→ **Work instructions**
1. Retype the housing affordability and tax post word for word, between "Two guest posts" and "(his own words).", inclusive.
2. Extend the post about housing affordability and the tax system, picking up after its last sentence.

Two guest posts in one week! On this occasion, the Mule is yielding the soapbox to an anonymous and unqualified cynic who wants to talk about tax (his own words).
“Decline in housing affordability relentless“. So screams the Real Estate Institute of Australia in its latest Deposit Power Housing Affordability Report, and they’re not the only ones. Of course, what they’re really screaming about is the (in)ability of people to purchase their own home – private renters, constituting a mere 25% of households, or social housing tenants at a mere 5%, only very rarely rate a mention. Why? The answer, in part, lies in just how beneficial it is to be part of that home-owning majority. The Australian tax system provides many advantages to the home-owner. The holy trinity of exemptions, in order of their estimated value in 2005-06 Australian dollars, are shown in the table below.

→ **Supplied data**
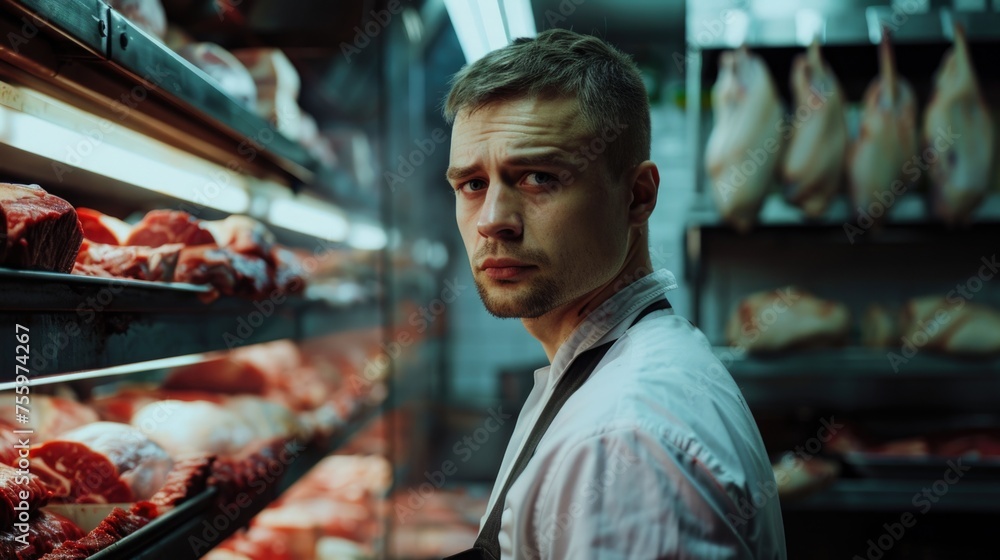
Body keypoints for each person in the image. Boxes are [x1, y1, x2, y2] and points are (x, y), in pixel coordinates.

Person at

→ **Task-by-task answers**
1.
Two guest posts in one week! On this occasion, the Mule is yielding the soapbox to an anonymous and unqualified cynic who wants to talk about tax (his own words).

2.
|Land tax||Owner occupiers are exempt from state-based land taxes||$3.5 billion|
|Tax on imputed rent*||Imputed rent is not taxed, nor is it captured by GST||$11.7 billion|
|Capital gains tax||Owner occupiers are exempt||$29.8 billion|
These benefits are designed to encourage home ownership, which is seen as a social good. This argument is typically justified either on cultural grounds (the importance of home ownership to our society, or the centrality of home ownership to the “Australian Dream”) or occasionally on economic grounds, in that home ownership is said to produce positive externalities (for example, children of homeowners may have a higher likelihood of finishing school, or a lower likelihood of criminal behaviour). However, others argue that any social good which is intended by these benefits is undermined by the fact that the concessions are distributed inequitably, with high income households receiving a much greater advantage than low income households. In particular, the capital gains tax exemptions are worth seven times as much to the top income quintile as they are to households in the lowest income quintile. But Australians concerned about efficiency and equity in the tax system might take some heart from the fact that the grand-daddy of all tax concession to homeowners is missing from Table 1: home mortgage interest deduction.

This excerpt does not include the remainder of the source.